La multipolarité

La multipolarité est d'abord un fait. Elle existait dans le système wesphalien qui régissait les rapports entre les puissances, — toutes européennes à l'époque —, du XVIIème siècle au XIXème siècle, sur la base de la souveraineté des États et de l'équilibre des forces. Ce modèle, mis à mal par la Révolution française, le rêve impérial de Napoléon ou le principe des nationalités, sera définitivement enterré par les deux guerres mondiales, la création de la S.D.N. puis de l'O.N.U. et la mise en place, après 1945, d'un monde bipolaire, théâtre de l'affrontement des deux superpuissances : les États-Unis et l'Union soviétique. Ce monde bipolaire s'effondrera à son tour après la chute du mur de Berlin (1989) et la parenthèse unipolaire (qui donna l'illusion à certains d'une fin de l'Histoire), dans ce qu'il est aujourd'hui convenu d'appeler, à la suite d'Huntington, le « choc des civilisations » : le retour en force de l'Islam, de la Russie, l'émergence de nouvelles puissances (la Chine surtout) dessinant les contours d'une nouvelle multipolarité.

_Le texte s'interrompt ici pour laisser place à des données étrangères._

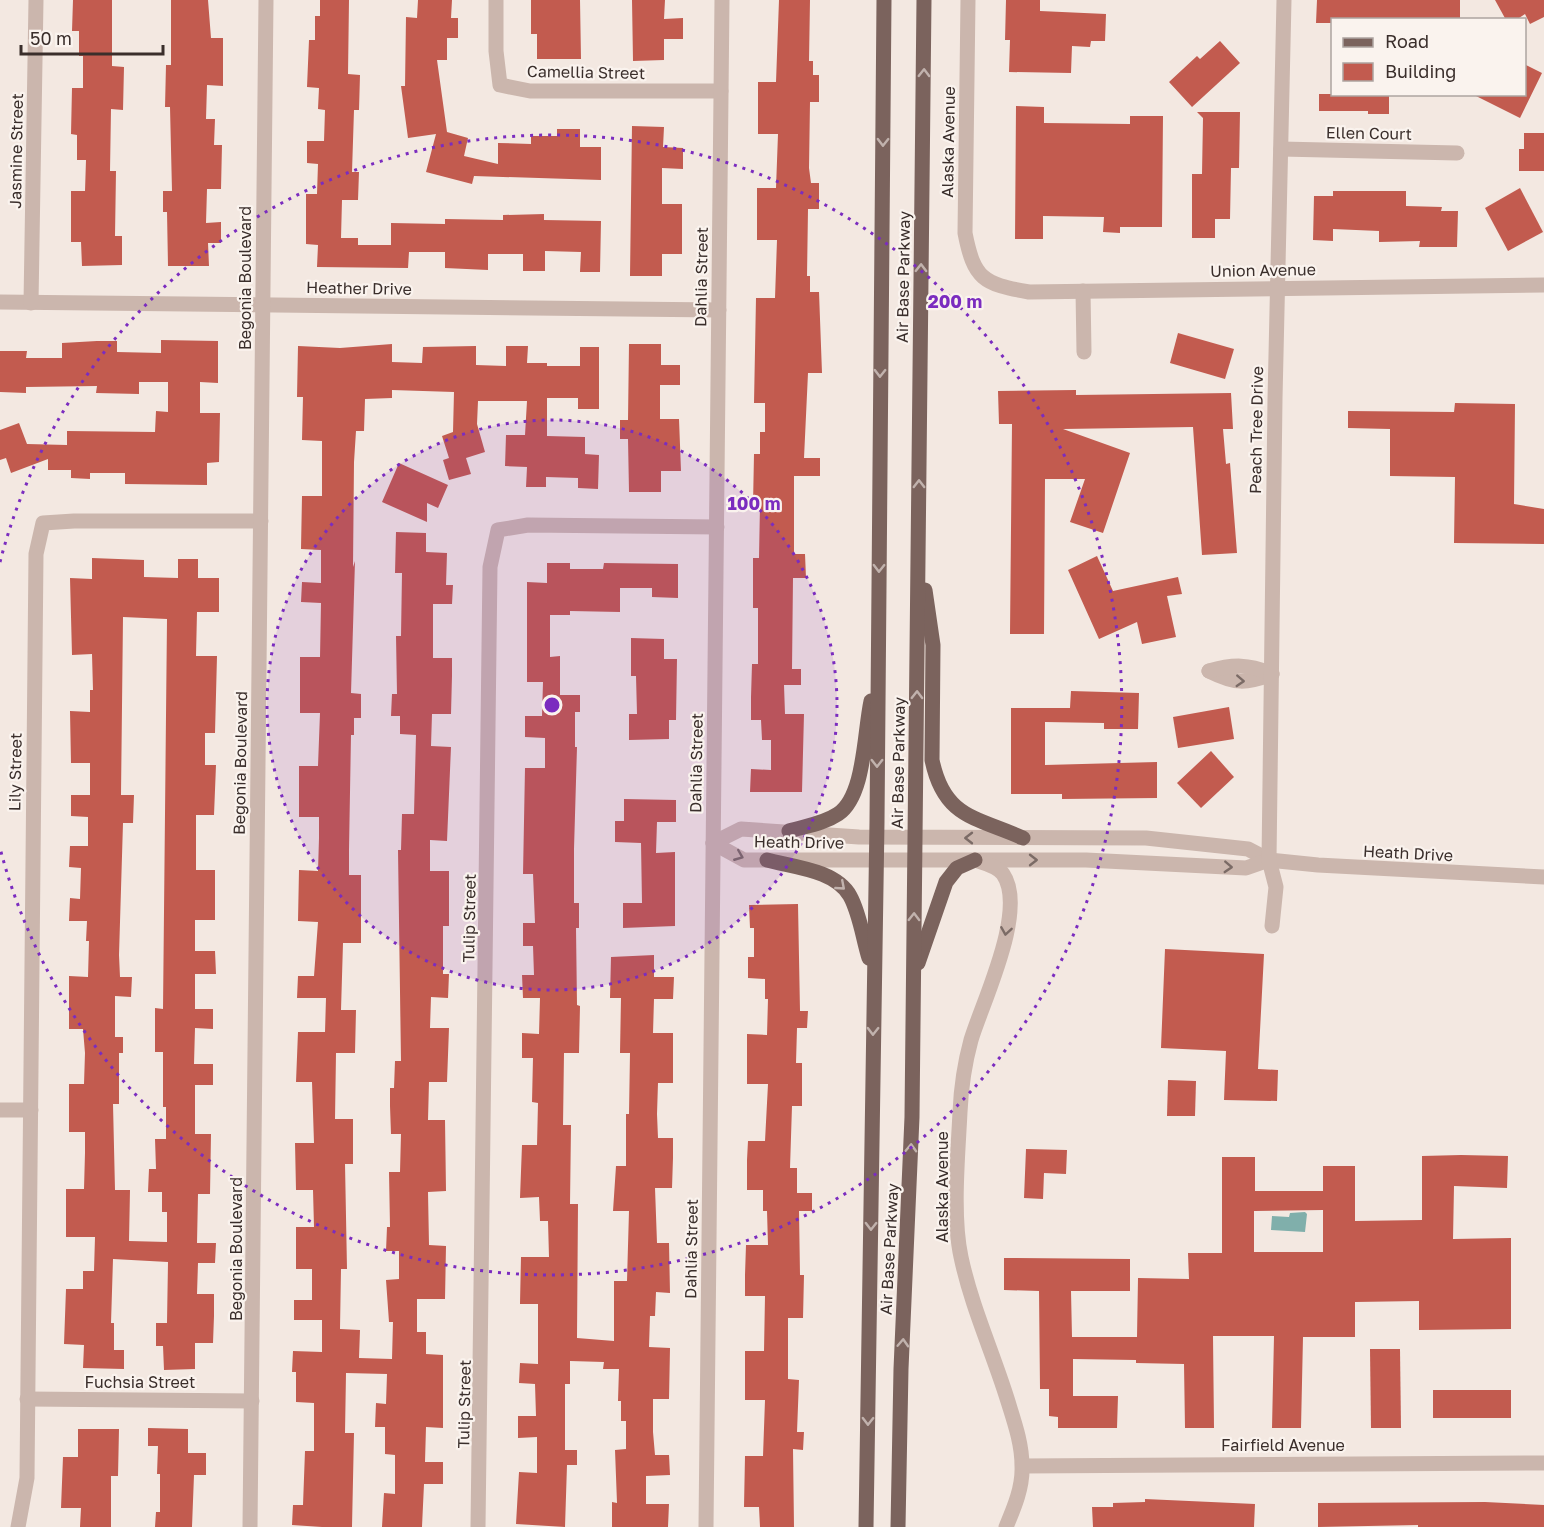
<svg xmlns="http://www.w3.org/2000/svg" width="1544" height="1527" viewBox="0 0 1544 1527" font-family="'Golos Text',sans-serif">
  <rect width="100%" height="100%" fill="#f3e8e1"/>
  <!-- water -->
  <path fill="#80afab" d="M1305,1212l2,2 -2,18 -34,-2 1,-14 17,1 1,-4z"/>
  <!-- building -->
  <g fill="#c25b4f" fill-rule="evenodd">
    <path d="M73,0h39v66l12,1 -1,43 -12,-1 -1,62h6l-1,65h7v29l-40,1 -1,-24h-10v-51h14l1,-31h-9v-25l-6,-1 1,-46h11v-32h-4v-25h-7z"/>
    <path d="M171,0h37l3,38h12v48l-16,-1 -1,34h9l-1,26h8l-1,44h-14l-1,34 15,-1v21h-13l1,23h-41l-1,-54h-4v-21h9l-2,-84h-5l1,-42h5z"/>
    <path d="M320,0h29l-1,74 12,1 -1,35h-5l-2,62h7l-1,28h-16l-1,38h17v7h33v-22l54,1v-5l58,1v-5l41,-1v6l57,1 -1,51h-20l1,-20 -36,-1v20h-22v-17h-35v16l-43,-2v-16h-36l-1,16 -91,-1 1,-22 -12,-1v-50h11l1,-30 -11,-1v-22h17l1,-31 -7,-1 1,-21 -12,-1 2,-47h6v-24h5z"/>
    <path d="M418,0h34l-1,18h7v20h-11v22h-10l10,72 21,6 -4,18 34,8v-21l33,1v-8h26v-7h23v18h21v33l-127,-4 -2,8 -46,-12 10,-38 -28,4 -7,-52h4l1,-69 11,1z"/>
    <path d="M531,0h49l1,59h-44v-25h-6z"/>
    <path d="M632,0h33l-1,19 19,-1v21h-19v21l-31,1z"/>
    <path d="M779,0h31l-1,61h4v14h6v27h-9l-1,66 2,15h8v26h-11l-1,67h3v16h9l3,81h-14l-4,85h16v18h-26v78h11l1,24h-13l-1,91h9v16h-17l1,29h19l-2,78h-52l1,-23 20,1v-30h-9l-1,-20h-10v-23l1,-33h6v-56h-5v-50h6l1,-53h-7l1,-51h6v-22h5v-29h-11l2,-105h19l2,-58h-20v-52h19l2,-54h-20v-52h18z"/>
    <path d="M1006,0h34v11l66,3 -1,27h-14l-1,6 -18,-1 -1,27 -62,-1 1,-32h-5z"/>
    <path d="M1317,0h143v20h-128v3h-16z"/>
    <path d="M1495,0h49v17l-14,7 -5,-10 -9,6h-10z"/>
    <path d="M1220,41l20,22 -48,44 -23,-25 28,-26 3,3z"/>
    <path d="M1524,64l18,9 -22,45 -48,-24h52z"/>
    <path d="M1319,94h70v20h-21v-3h-49z"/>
    <path d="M1016,106l28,1v16l86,1v-8h33l-1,111h-42v6l-17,-1 1,-15 -61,-1v23h-28z"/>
    <path d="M1197,112h43l-1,56h-8l-1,51h-15v19h-23v-64h10l1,-56z"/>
    <path d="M632,126l32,1 -1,20 20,1v21l-21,-1v36h20v50h-20v22h-32z"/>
    <path d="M1524,133h20v38h-25v-22h5z"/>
    <path d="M1520,188l23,44 -35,19 -23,-43z"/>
    <path d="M1333,191h73v15l36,1 -1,4h17l-1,36h-38l1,-6 -41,1v-11l-46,-2v12l-20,-1 1,-44h19z"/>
    <path d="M1178,333l56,16 -9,30 -55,-16z"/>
    <path d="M161,340l57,1v42l-18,-1v31h20l-1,49 -12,1v22l-82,-1v-11h-35v6l-19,-1v-8h-23v-11l-37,14 -5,-15 -6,2v-30l19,-7 8,21 40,1v-14l88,1 1,-21 12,1v-30h-29v12l-43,-1 1,-7 -71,1v6l-26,-1v-41h27l-1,7h36v-15l35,-2h20v11l44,1z"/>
    <path d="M392,344v18l30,1 1,-16 53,-1v19l30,1v-20h22l-1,17h20v3h33v-19h19v62h-21v-11h-31v38l38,1v17l14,1 -1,34 -20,-1v-10l-32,-1v10h-20l1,-20 -22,-1 1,-31h19l2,-34h-49l-1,23 8,28 -19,6 5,16 -22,6 -6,-20 6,-2 -7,-22 11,-4 1,-40 -62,-2v8l-27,1 -1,32h-8l-2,31 -1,105 2,-6 -4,132 10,1v24h-7v17h-3l-2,115v25h12v68h-18l-2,67h15l-1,43h-19l-1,66h18v45h-8l2,105h-6l-1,60 20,1 -1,28 33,1 1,-37h-4l-3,-42 13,-1v-28h-13l1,-24h3l-1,-55h11l1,-38h-10l-1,-28v-18h4l1,-27h6l-3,-211h3l1,-36h12l2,-79 -16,-1v-18h-9l1,-22h5l-1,-58h5l1,-63h-7l1,-41 30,1v19l21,1 -1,32h7l-1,19h-19v54h19v18l-1,38h-19l-1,32 20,1 -4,94 -17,-1v31h19v55h-6v48h6l-1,24 -17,-1 -1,31h19l-2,54h-18l-1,38h17l1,71 -18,1 1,53 17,1 -1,53h-28v33h9v22l17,1v73l-17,-1 -1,35h18v22h-19l-2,43h-40l2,-34 11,1v-39l-10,-1v-27h-10l1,-24 10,1 1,-30 -41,-1 -1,60h9l-2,94h-30l-30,-2 1,-20h10l2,-54h9v-48l-18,-1v-30h-4l1,-21 29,1v-32h-28v-20h18v-31h-16v-42h18l-1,-37h-17l-1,-47h19l-2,-61h-16l2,-50h27l1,-34h-29l1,-22h16l4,-54 -20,-1 1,-51 19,1 1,-33v-21h-20v-51h19l2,-53h-20v-56h20l1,-54 -20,-1 1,-20 19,1v-33l-20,-1 1,-53h20v-55l-20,-1 1,-43h-6l1,-51 42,2z"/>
    <path d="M629,344h32v21h19v20h-20v34h19l2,52h-20v21h-32l-1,-53h-8v-19h8z"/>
    <path d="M1076,390v5l155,-2 2,36h-10l3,35 4,-1 7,90 -35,2 -9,-128 -130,2 67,24 -27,80 -33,-11 15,-43h-40l-1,155h-34l2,-210h-13l-1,-33z"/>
    <path d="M1455,403l60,1 -1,100 30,5v35l-90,-1 1,-66 -65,-1v-47l-42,-1v-17l106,1z"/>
    <path d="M399,463l49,22 -10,23 -11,-5v19l-45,-20z"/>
    <path d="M1097,556l16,35 65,-14 4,17 -15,2 9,41 -34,7 -5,-22 -38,17 -31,-69z"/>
    <path d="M92,558l52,2v17l34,1v-19h20v19h21v34h-22l-1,44h21l-2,77h-10v32h11l-2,50h-18v55h19v50h-20v31h20l1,23h-21v35h18v20l-18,-1 -1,36h19v21h-18v49h16l-1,60h-12l-1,49h19l-1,20h-17l-1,31h17v22l-1,27h-18v26l-31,1 -1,-24h-7v-23h11l1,-61 -55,-3 -2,64h3v27h10v19l-41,-1 1,-23 -20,-1 2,-55h17v-18h11l1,-34h-29v-48h18l1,-36v-21h-16v-48h15l1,-31 -2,-24h-14v-53l19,1 1,-36h-3l1,-20h-18l1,-23 10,1 1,-31 -12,-1 1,-21h18v-29l-17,-1v-21h19v-32h-19l-1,-52 20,1v-22h3l-1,-36 -20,1 -2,-77 22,1zM123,617l44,2 -4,390 -8,-1v44h8v55h3v32h-11l1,30h-7l-1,23h14v20h5v30l-38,-1 1,-51h-15l-2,-86h6v-51h4v-16h-8v-41l16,1 1,-20h-12l-1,-22 4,-132h10l1,-28h-13z"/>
    <path d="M547,563h23v6h33l1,-6 74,1v34l-26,-1v-9h-32v24l-50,-1v4h-20v42l10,-1v39h20v17h-5v35h2l-3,102v54h5v25h-3l1,77 3,1 -1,47h-15l-1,72h8l-1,79h8l-1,134 37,3v-60h13l2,-70h-16l3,-45h10v-52h3l1,-61h-10l1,-55h-11l1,-41 43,-2v22h20l-1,22h-19l-1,34h20v50h-15l-1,31 1,24h15v20l-1,30h-17l2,55h12l1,50 -14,-1 -1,24h-5l-1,31 21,1 -1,51h-16v33l2,23h14l1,20 -24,1v28h23l-1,23h-56v-25l5,1 -2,-53 11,-1v-28h-5v-20h-3l1,-32h-16l1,-7 -34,-1v23h-5v66h12v15h-10l-2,62 -49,-3 3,-52 18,1v-36l-19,1v-22h18l-1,-32 -16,-1 1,-20 18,1v-60h-18l1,-47h28l-1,-36h-8l-1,-24 -19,1 2,-53h15l1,-42 -6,-1 1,-44h-11v-25l17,1 1,-36h-17l-1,-23h12l-1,-29h-10v-23h12l-2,-49h-10l2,-106h20v-30l-20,-1v-21h17l1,-34h-16v-100l20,1z"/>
    <path d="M631,638l33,1v20h13l-1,61h-7v19l-40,1v-26h8l-1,-38h-5z"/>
    <path d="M1071,691l68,2 -1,36h-34v-6l-59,-1v43l112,-3v36l-95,1v-5h-51v-86h59z"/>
    <path d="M1229,707l5,32 -56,9 -5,-31z"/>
    <path d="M1211,751l23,26 -33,31 -24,-25z"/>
    <path d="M624,799l52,1v22h-19l-1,31 19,-1v74l-52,2v-25h19l-1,-60 -26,-1v-21h9z"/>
    <path d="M798,904l2,107h8l-1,17h-10l-1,35h6v43h-10l-2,62h7v25h15v18h-13l1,64h4l-1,43h-15v61l11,1 -2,52h7l-1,18 -10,-1 1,78h-34l-1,-20h-15l1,-51h18l2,-56h-20v-49h19l1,-55h-20v-21l1,-30h22l-1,-34h-4v-21h-16v-30l1,-19h17l3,-57h-21v-50l20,1 1,-36h-3v-20l-17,-1v-21h6v-29h-4l-1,-23z"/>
    <path d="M1165,949l99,5 -6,115 20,1 -1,31 -53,-1 2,-49 -65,-3z"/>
    <path d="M1168,1080l28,1 -1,35h-28z"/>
    <path d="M1026,1149l41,1 -1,24 -22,-1 -1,26 -19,-1z"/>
    <path d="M1461,1155l47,1 -1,32 -53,-2 -1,53 58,-1v91l-92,1v-29l-64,1v35h-52l-2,91h-29l2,-92h-61l1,92h-29l-1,-64 -48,-1v-3l-63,-1v37h45l-1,32h-59v-11l-9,-1v-27h-9l-1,-98 -35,-1v-32l126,1v32h-59l1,46h65l1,-59 51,1 -1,-26h34v-96h33v34h68v-25h32v55l67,-1v-64zM1323,1210v42h-69v-41z"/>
    <path d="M1370,1349h30l1,79h-30z"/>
    <rect x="1433" y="1390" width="78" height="28"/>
    <path d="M148,1428l40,1v24h18v22h-12l-2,52h-37l1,-15h4v-38h-3l1,-28h-10z"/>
    <path d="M78,1429h41l-1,47h-7v51h-31l1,-19h-20l2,-51h15z"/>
    <path d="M1145,1499l110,5 -1,23h-161l-1,-20h21v-4l32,-1z"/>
    <path d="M1485,1502l59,3v22h-126v-2l-100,2v-24z"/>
  </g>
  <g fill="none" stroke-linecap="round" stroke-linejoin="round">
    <!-- minor -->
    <g stroke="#cbb6ad" stroke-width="15">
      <path d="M496,0v51l4,34 30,6h191"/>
      <path d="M968,0l-3,233c9,46 18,51 64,59l515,-7"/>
      <path d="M1281,149l176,4"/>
      <path d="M1083,291l1,61"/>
      <path d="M0,302l719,8"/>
      <path d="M31,303l5,-303"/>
      <path d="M1209,671c26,13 37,13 63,3"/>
      <path d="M1209,671c24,-7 40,-7 63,3"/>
      <path d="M713,843l28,-14 118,8 287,1 102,11 21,11 49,5 226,12"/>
      <path d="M713,843l31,17h342l160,8 23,-8"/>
      <path d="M975,860c9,3 22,6 28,14 25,36 -21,129 -32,166 -6,22 -10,49 -11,72 -2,42 -8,104 1,145 11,52 34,100 49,151 6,19 12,38 12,58 1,21 -8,42 -16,61"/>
      <path d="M1272,926l4,-39 -7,-27 6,-461 9,-399"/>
      <path d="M0,1110h31"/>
      <path d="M27,1399l225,2"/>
      <path d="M1023,1466l521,-3"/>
      <path d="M18,1527l9,-49 9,-924 7,-31 31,-2h187"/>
      <path d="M250,1527l16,-1527"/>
      <path d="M478,1527l12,-960 8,-37 30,-5 189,2"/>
      <path d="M706,1527l16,-1527"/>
    </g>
    <!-- major -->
    <g stroke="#7b635d" stroke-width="15">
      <path d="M925,590l8,55 -1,115c12,58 44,57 91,78"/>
      <path d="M789,831c16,-5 34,-7 49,-17 27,-18 26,-81 33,-113"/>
      <path d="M767,860c26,7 69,10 83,36 10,18 13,43 19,62"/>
      <path d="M918,963l28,-81 11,-14 18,-8"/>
      <path d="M866,1527l11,-705 7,-822"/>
      <path d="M898,1527l3,-158 11,-252 12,-1117"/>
    </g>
  </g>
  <!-- one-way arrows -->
  <defs><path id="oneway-chevron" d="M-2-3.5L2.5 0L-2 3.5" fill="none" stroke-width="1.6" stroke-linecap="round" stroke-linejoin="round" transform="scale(1.5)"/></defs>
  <g stroke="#c1b2ad">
    <use href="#oneway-chevron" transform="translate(924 73) rotate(-89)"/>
    <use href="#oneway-chevron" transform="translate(883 142) rotate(91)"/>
    <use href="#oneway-chevron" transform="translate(921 268) rotate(-89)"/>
    <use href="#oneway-chevron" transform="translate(880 373) rotate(91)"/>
    <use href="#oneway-chevron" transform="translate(919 484) rotate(-90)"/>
    <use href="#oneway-chevron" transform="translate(879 568) rotate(91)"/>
    <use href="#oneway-chevron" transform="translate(917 695) rotate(-89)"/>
    <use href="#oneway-chevron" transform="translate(877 763) rotate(90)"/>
    <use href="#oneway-chevron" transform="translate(841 886) rotate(41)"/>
    <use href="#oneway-chevron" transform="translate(914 917) rotate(-89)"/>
    <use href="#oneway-chevron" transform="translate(873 1031) rotate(91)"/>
    <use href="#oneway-chevron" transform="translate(911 1148) rotate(-88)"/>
    <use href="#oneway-chevron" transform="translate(871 1226) rotate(91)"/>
    <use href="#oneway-chevron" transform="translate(903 1343) rotate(-87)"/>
    <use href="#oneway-chevron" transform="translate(868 1421) rotate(91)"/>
  </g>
  <g stroke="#7b6b66">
    <use href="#oneway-chevron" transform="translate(1240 681) rotate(3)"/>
    <use href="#oneway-chevron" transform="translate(969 838) rotate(-180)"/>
    <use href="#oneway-chevron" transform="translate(739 856) rotate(22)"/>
    <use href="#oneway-chevron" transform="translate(1033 860)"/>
    <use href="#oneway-chevron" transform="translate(1228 867) rotate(3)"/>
    <use href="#oneway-chevron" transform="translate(1006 931) rotate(99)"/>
  </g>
  <!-- distance rings -->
  <circle cx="552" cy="705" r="285" fill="#7b2cbf" fill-opacity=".12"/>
  <g fill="none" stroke="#7b2cbf" stroke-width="3" stroke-dasharray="3 6">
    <circle cx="552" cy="705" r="285"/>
    <path d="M0 562A570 570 0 1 1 0 848"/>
  </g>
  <g text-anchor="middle" stroke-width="4.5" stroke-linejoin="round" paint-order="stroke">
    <!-- street labels -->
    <g font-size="16" fill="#3a2e2b" stroke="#faf3ee">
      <text transform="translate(586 72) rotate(1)" y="6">Camellia Street</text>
      <text transform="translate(1369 133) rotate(1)" y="6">Ellen Court</text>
      <text transform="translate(948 142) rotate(-89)" y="6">Alaska Avenue</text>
      <text transform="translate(16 151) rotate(-89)" y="6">Jasmine Street</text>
      <text transform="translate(1263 270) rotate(-1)" y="6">Union Avenue</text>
      <text transform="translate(701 277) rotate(-89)" y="6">Dahlia Street</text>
      <text transform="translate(903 277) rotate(-89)" y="6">Air Base Parkway</text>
      <text transform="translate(245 278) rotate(-90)" y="6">Begonia Boulevard</text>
      <text transform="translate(359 288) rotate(1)" y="6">Heather Drive</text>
      <text transform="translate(1256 430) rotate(-89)" y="6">Peach Tree Drive</text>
      <text transform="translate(240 763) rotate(-89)" y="6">Begonia Boulevard</text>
      <text transform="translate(696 763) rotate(-89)" y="6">Dahlia Street</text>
      <text transform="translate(898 763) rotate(-89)" y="6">Air Base Parkway</text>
      <text transform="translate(15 772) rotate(-89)" y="6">Lily Street</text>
      <text transform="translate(799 842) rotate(1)" y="6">Heath Drive</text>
      <text transform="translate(1408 853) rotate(3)" y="6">Heath Drive</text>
      <text transform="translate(469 918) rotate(-89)" y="6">Tulip Street</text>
      <text transform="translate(942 1187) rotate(-90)" y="6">Alaska Avenue</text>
      <text transform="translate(236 1249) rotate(-90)" y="6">Begonia Boulevard</text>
      <text transform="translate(691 1249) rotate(-89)" y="6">Dahlia Street</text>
      <text transform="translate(889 1249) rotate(-87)" y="6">Air Base Parkway</text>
      <text x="140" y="1388">Fuchsia Street</text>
      <text transform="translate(464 1404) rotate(-89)" y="6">Tulip Street</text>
      <text x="1283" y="1451">Fairfield Avenue</text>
    </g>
  </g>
  <circle cx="552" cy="705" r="9" fill="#7b2cbf" stroke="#faf3ee" stroke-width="3"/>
  <g font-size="18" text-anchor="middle" font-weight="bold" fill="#7b2cbf" stroke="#faf3ee" stroke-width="4.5" stroke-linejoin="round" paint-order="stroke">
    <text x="955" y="308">200 m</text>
    <text x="754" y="510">100 m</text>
  </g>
  <!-- legend -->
  <rect x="1331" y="18" width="195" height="78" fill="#faf3ee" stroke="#ada4a0" stroke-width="1.5"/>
  <rect x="1343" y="38" width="30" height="9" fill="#7b635d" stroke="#ada4a0" stroke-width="1.5"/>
  <text x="1385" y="48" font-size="18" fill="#3a2e2b">Road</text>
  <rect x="1343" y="63" width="30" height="18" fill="#c25b4f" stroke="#ada4a0" stroke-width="1.5"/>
  <text x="1385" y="78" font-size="18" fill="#3a2e2b">Building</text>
  <!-- scale -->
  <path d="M21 45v9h142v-9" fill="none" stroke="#3a2e2b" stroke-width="3"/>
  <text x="30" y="45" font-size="18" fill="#3a2e2b" stroke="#faf3ee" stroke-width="4.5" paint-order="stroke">50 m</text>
</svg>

Mais cette multipolarité est aussi un bienfait. La France est et restera sans doute encore longtemps une puissance (même à horizon de vingt ou trente ans, elle figurera toujours dans les dix premières nations sur le plan économique et militaire) mais elle ne retrouvera vraisemblablement plus jamais la première place qui fut la sienne entre 1660 et 1815. Pour être libre, elle doit donc ne pas se laisser vassaliser par une puissance supérieure et diversifier ses alliances, – ce qui ne signifie pas forcément les retourner ! –, consolider ses positions déjà acquises dans le monde (dans ses territoires d'outremer ou dans son ancien domaine colonial africain) et valoriser ses atouts (puissance nucléaire, 2ème zone économique exclusive du monde, 1ère langue à l'horizon 2050). Elle pourra bien plus facilement jouer sa partition propre dans un monde multipolaire qu'enfermée dans un bloc européen ou occidental !

Enfin, la multipolarité est conforme à notre histoire et à notre génie. Autrement dit, la France n'a pas vocation à l'hégémonie mais à l'indépendance et à la souveraineté nationale. Clovis déjà fit le choix du terme de roi plutôt que de celui d'empereur. Les Capétiens plus tard se proclameront « empereurs en leur royaume » et chercheront à établir une souveraineté absolue (indépendante de l'empereur germanique comme du pape, au temporel du moins) mais dans un espace limité (grosso modo celui de l'ancienne Gaule) plutôt qu'à reconstituer l'empire romain. L'échec de Napoléon est aussi révélateur, à sa façon, de la vocation de la France à participer aux équilibres plutôt qu'à les bouleverser brutalement dans un esprit démesuré de conquêtes. Dans la période contemporaine, la politique du général De Gaule à l'égard des blocs et des non-alignés comme les plus récents succès de notre diplomatie (dans la deuxième Guerre du Golfe par exemple) montrent que la France n'est grande et écoutée qu'en étant fidèle à cette tradition.